Following an audit in June, the food and drug bureau in China's central Hunan province discovered that 3,092 cases (9.3 million vials) of the product had vanished from the official paper trail over the preceding year. According to a report in Beijing's China Youth Daily, which exposed the affair, this amount could be converted to 900 kg of powder worth about Yuan 100 million (US$12 million) on China's illegal drug market. Reports say the missing ketamine had been supplied to 13 specially licensed distribution firms in the province by Fangming Pharmaceutical in Shandong province.

In September 2003, the Chinese State FDA named 16 domestic manufacturers, including Fangming, as exclusive authorsed producers of ketamine in China. It reclassified the product as a class II psychiatric drug at the time, limiting trade to licensed wholesalers and prohibiting sale in retail pharmacies. More than half of the missing ketamine was sold after the re-classification (ketamine was further recategorised as a class I psychiatric drug this July).

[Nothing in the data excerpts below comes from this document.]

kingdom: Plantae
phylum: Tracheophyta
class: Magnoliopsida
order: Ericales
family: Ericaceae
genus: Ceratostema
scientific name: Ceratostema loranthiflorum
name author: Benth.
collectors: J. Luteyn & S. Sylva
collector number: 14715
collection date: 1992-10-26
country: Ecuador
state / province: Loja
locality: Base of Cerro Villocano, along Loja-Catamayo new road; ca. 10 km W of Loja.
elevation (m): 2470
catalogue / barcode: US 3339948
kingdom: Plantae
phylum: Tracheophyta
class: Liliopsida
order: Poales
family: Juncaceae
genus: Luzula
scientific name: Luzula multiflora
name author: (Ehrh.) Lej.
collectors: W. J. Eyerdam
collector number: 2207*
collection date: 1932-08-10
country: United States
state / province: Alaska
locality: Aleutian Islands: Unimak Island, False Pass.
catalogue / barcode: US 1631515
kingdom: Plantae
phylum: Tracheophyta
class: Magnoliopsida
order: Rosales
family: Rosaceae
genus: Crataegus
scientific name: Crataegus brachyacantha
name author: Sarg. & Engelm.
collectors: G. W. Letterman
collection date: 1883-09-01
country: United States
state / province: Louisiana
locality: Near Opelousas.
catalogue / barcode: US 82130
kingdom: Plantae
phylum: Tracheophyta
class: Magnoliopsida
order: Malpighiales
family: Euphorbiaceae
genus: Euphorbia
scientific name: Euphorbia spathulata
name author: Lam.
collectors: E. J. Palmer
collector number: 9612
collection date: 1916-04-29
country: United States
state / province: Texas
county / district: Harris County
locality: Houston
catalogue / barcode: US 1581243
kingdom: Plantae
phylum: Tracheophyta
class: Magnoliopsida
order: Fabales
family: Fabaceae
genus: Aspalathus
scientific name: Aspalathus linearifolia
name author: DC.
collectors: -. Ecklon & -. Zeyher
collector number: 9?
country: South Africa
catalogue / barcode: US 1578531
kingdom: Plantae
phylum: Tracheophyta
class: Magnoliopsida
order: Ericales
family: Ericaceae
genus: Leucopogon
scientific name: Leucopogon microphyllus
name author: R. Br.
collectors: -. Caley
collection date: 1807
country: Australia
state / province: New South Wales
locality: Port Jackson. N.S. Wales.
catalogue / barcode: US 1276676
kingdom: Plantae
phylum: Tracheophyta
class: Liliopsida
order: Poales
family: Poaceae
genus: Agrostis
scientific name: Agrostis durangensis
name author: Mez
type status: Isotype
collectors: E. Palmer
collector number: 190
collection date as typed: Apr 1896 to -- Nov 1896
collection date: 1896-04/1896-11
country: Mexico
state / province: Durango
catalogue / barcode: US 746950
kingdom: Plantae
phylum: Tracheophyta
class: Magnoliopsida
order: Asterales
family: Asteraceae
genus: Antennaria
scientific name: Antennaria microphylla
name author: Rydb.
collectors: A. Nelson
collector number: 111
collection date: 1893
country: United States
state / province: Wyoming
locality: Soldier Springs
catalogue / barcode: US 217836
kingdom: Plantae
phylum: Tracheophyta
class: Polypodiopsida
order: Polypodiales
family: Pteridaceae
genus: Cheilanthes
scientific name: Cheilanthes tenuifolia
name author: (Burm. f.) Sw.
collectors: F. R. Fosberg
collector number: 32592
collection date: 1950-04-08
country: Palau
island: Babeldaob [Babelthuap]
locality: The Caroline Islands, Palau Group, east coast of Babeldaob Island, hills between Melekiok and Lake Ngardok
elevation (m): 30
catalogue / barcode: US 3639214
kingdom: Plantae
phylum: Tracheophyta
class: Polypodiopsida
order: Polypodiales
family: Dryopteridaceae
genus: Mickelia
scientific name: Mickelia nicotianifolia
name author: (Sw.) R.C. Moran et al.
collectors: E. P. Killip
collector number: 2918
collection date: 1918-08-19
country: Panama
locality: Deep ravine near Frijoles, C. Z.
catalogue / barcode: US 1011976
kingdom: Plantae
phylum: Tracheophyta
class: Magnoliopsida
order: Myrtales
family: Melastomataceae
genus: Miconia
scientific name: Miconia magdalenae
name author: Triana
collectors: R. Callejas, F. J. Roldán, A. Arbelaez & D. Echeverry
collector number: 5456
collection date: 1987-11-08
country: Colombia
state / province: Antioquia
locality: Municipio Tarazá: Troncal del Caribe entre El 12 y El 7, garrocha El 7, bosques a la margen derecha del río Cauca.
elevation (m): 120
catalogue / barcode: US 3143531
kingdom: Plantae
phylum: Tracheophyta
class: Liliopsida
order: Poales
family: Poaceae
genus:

The 13 accused drug wholesalers in Hunan claim to have been duped by unknown buyers who used fake pharmaceutical trade licenses and identification to procure the injectables. Buyers posed as representatives of hospitals and of non-existent drug trading firms, said the China Youth Daily, noting that sellers did no confirm the validity of the buyers' documentation. The newspaper also points out that the missing amount far exceeds Hunan's medical demand for ketamine, which amounts to just over 100 cases a year.

...criminal code changes?
Authorities have revoked the class II pharmaceutical trading licenses of nine of the 13 accused firms in Hunan and fined them Yuan 30,000 each. They are likely to avoid criminal prosecution, however, as China's criminal code has no provisiobns for illegal sale of ketamine. That could change after a July 2004 ruling in Sichuan that placed ketamine in the category of "other narcotics", making unauthorised trade a criminal offence in that province. Other provinces are expected to follow suit soon.

The recent recategorisation of ketamine into class I should serve to restrict distribution, while China's latest nationwide crackdown on illegal drug use is also targeting ketamine as an emerging threat, reports the China Daily.